Alan conceded the point – in theory. However, since his friend was showing no sign of taking off his cricketing whites, he left his shorts on. But Gerald was of a mind to tease him.
“Are you worried I might make you pregnant?”
“Don’t be silly.”
“I bet I could make you pregnant.”
Determined not to appear like a shocked schoolgirl, Alan said “How much?”
“Anything you like… two week’s salary – a fiver. In the next two weeks, I could get you pregnant. With twins.”
“It’s like taking sweets from a baby…”
Gerald held out his hand. “Are you on?”
“Well…”
“You’ll have to give me a proper go, mind. None of your ‘won’t do this – won’t do that’…”
Alan laughed from the belly, smacking his hand away. “Fuck off!”
It struck him then that not so very long ago he wouldn’t have had the maturity to laugh it off like that.

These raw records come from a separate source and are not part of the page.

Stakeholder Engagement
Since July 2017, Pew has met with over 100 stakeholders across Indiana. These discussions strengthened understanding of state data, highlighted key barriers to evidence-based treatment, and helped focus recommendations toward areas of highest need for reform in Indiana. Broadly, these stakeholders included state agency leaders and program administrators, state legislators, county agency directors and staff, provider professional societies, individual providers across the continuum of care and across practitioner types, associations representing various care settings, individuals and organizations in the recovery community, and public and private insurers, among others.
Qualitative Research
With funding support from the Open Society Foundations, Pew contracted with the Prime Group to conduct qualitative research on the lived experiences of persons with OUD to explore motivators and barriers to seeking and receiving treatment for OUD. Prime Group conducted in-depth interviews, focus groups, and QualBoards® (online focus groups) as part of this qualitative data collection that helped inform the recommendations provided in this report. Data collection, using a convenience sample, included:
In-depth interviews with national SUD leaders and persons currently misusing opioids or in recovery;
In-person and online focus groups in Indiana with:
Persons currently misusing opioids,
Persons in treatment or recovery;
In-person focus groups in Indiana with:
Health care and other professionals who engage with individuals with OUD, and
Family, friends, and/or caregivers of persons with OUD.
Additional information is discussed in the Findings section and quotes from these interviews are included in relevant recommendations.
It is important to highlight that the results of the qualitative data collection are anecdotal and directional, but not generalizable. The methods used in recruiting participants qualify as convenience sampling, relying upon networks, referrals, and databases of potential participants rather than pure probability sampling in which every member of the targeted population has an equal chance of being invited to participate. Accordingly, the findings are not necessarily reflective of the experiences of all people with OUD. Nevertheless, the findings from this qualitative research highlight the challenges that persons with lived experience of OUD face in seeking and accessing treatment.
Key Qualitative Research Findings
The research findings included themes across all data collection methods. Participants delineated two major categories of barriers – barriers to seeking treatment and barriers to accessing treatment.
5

And Pye knew it. He knew it then… and he knew it now.
Later that afternoon, when it was cooler, they climbed Windover Hill, the hill of the Long Man, wading through waving knee-high grass. They set out to climb up between the legs and paused for a rest at the Man’s crotch.

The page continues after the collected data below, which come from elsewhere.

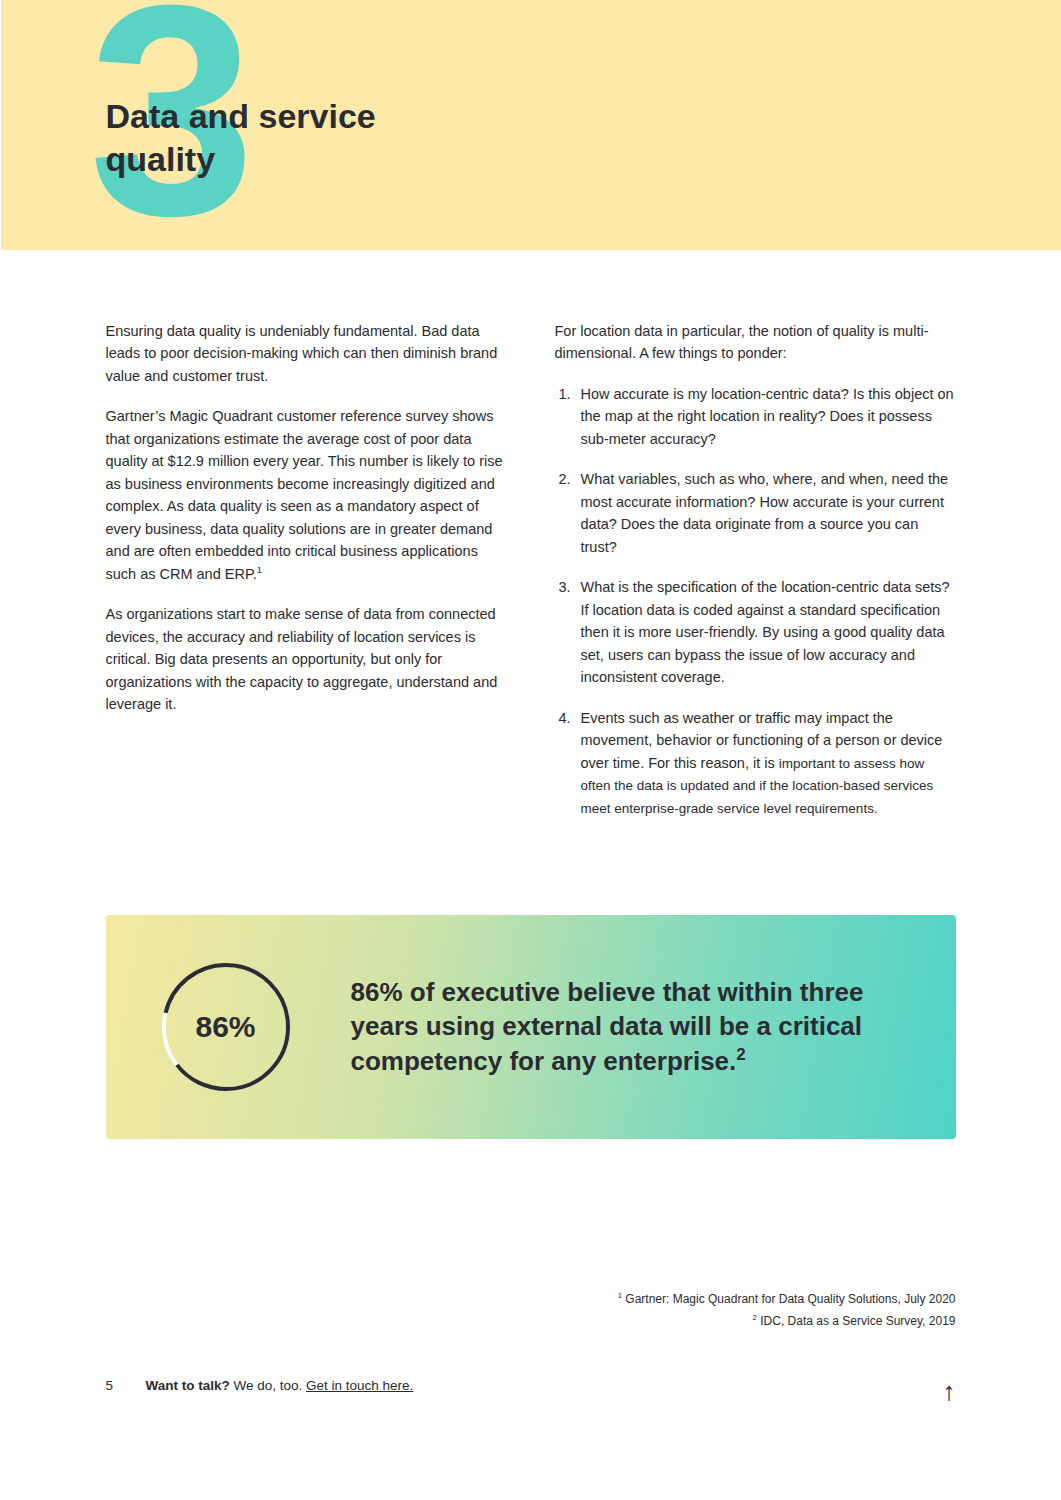3
Data and service
quality
Ensuring data quality is undeniably fundamental. Bad data leads to poor decision-making which can then diminish brand value and customer trust.
Gartner’s Magic Quadrant customer reference survey shows that organizations estimate the average cost of poor data quality at $12.9 million every year. This number is likely to rise as business environments become increasingly digitized and complex. As data quality is seen as a mandatory aspect of every business, data quality solutions are in greater demand and are often embedded into critical business applications such as CRM and ERP.1
As organizations start to make sense of data from connected devices, the accuracy and reliability of location services is critical. Big data presents an opportunity, but only for organizations with the capacity to aggregate, understand and leverage it.
For location data in particular, the notion of quality is multi-dimensional. A few things to ponder:
How accurate is my location-centric data? Is this object on the map at the right location in reality? Does it possess sub-meter accuracy?
What variables, such as who, where, and when, need the most accurate information? How accurate is your current data? Does the data originate from a source you can trust?
What is the specification of the location-centric data sets? If location data is coded against a standard specification then it is more user-friendly. By using a good quality data set, users can bypass the issue of low accuracy and inconsistent coverage.
Events such as weather or traffic may impact the movement, behavior or functioning of a person or device over time. For this reason, it is important to assess how often the data is updated and if the location-based services meet enterprise-grade service level requirements.
86%
86% of executive believe that within three years using external data will be a critical competency for any enterprise.2
1 Gartner: Magic Quadrant for Data Quality Solutions, July 2020
2 IDC, Data as a Service Survey, 2019
5
Want to talk? We do, too. Get in touch here.
↑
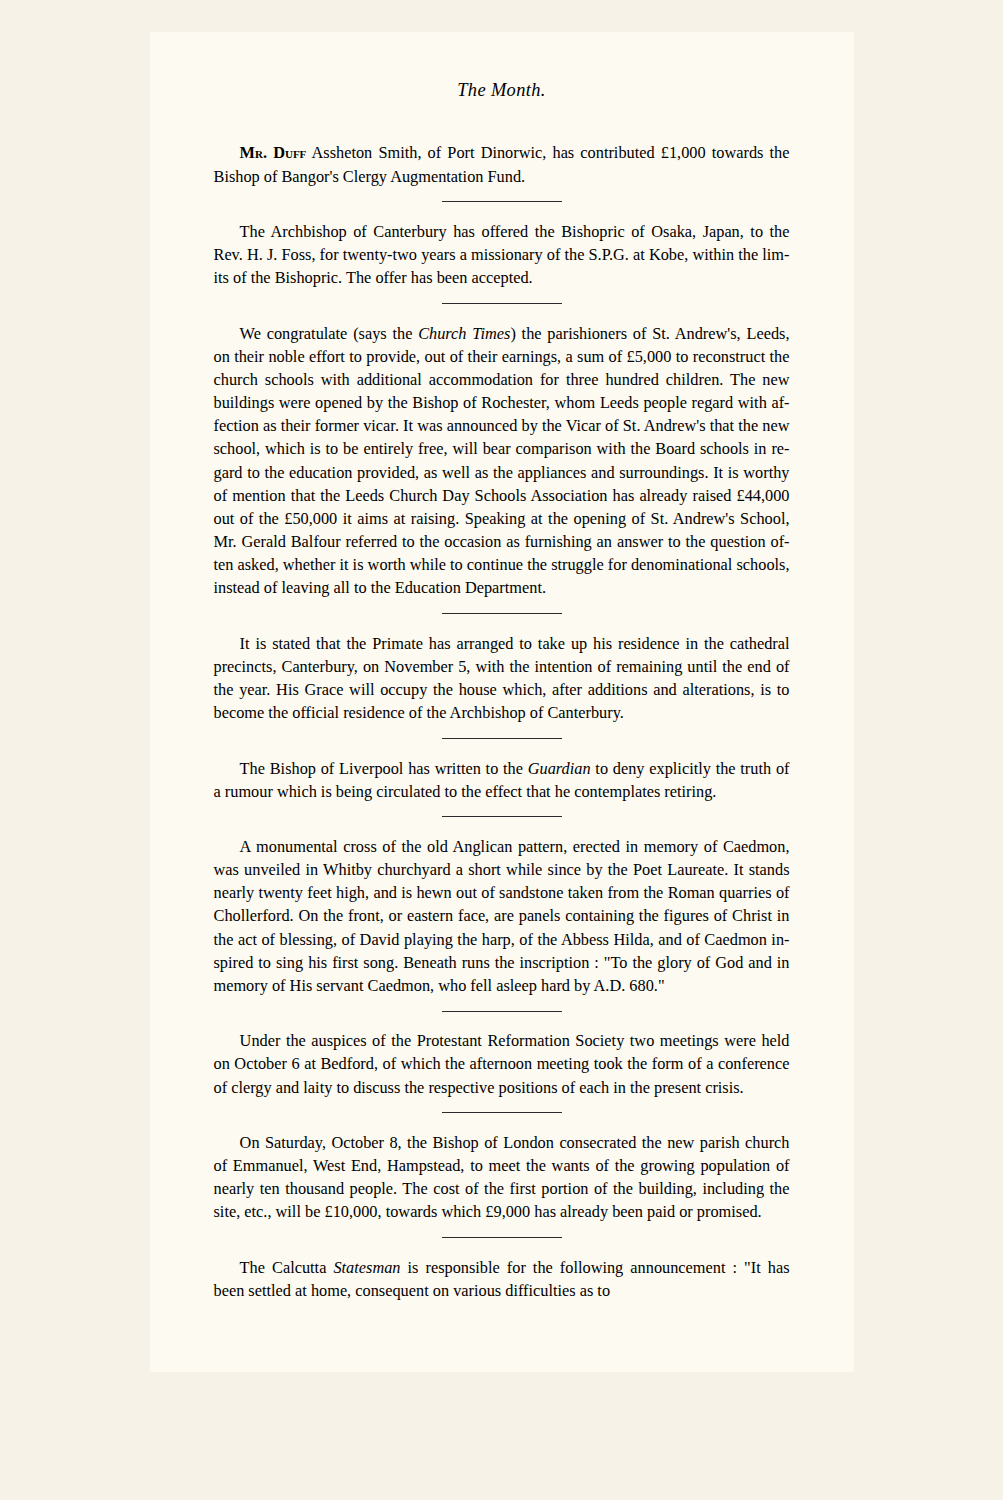The Month.
Mr. Duff Assheton Smith, of Port Dinorwic, has contributed £1,000 towards the Bishop of Bangor's Clergy Augmentation Fund.
The Archbishop of Canterbury has offered the Bishopric of Osaka, Japan, to the Rev. H. J. Foss, for twenty-two years a missionary of the S.P.G. at Kobe, within the limits of the Bishopric. The offer has been accepted.
We congratulate (says the Church Times) the parishioners of St. Andrew's, Leeds, on their noble effort to provide, out of their earnings, a sum of £5,000 to reconstruct the church schools with additional accommodation for three hundred children. The new buildings were opened by the Bishop of Rochester, whom Leeds people regard with affection as their former vicar. It was announced by the Vicar of St. Andrew's that the new school, which is to be entirely free, will bear comparison with the Board schools in regard to the education provided, as well as the appliances and surroundings. It is worthy of mention that the Leeds Church Day Schools Association has already raised £44,000 out of the £50,000 it aims at raising. Speaking at the opening of St. Andrew's School, Mr. Gerald Balfour referred to the occasion as furnishing an answer to the question often asked, whether it is worth while to continue the struggle for denominational schools, instead of leaving all to the Education Department.
It is stated that the Primate has arranged to take up his residence in the cathedral precincts, Canterbury, on November 5, with the intention of remaining until the end of the year. His Grace will occupy the house which, after additions and alterations, is to become the official residence of the Archbishop of Canterbury.
The Bishop of Liverpool has written to the Guardian to deny explicitly the truth of a rumour which is being circulated to the effect that he contemplates retiring.
A monumental cross of the old Anglican pattern, erected in memory of Caedmon, was unveiled in Whitby churchyard a short while since by the Poet Laureate. It stands nearly twenty feet high, and is hewn out of sandstone taken from the Roman quarries of Chollerford. On the front, or eastern face, are panels containing the figures of Christ in the act of blessing, of David playing the harp, of the Abbess Hilda, and of Caedmon inspired to sing his first song. Beneath runs the inscription : "To the glory of God and in memory of His servant Caedmon, who fell asleep hard by A.D. 680."
Under the auspices of the Protestant Reformation Society two meetings were held on October 6 at Bedford, of which the afternoon meeting took the form of a conference of clergy and laity to discuss the respective positions of each in the present crisis.
On Saturday, October 8, the Bishop of London consecrated the new parish church of Emmanuel, West End, Hampstead, to meet the wants of the growing population of nearly ten thousand people. The cost of the first portion of the building, including the site, etc., will be £10,000, towards which £9,000 has already been paid or promised.
The Calcutta Statesman is responsible for the following announcement : "It has been settled at home, consequent on various difficulties as to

“Well I never!” said Alan. “The Long Man isn’t cut in the turf at all! It’s whitewashed concrete-blocks! But I suppose it’s the best way the council’s found to preserve the outline.”
“It’s a tourist attraction,” said Gerald, as if that explained everything.
But Alan was in a picky mood. “How do we know they’ve put the blocks exactly over the ancient chalk markings?”
“They haven’t,” said Gerald. “For a start, they’ve bricked-out the cock.”
“The Long Man’s never had a cock!” scoffed Alan. “I remember that from being a child…”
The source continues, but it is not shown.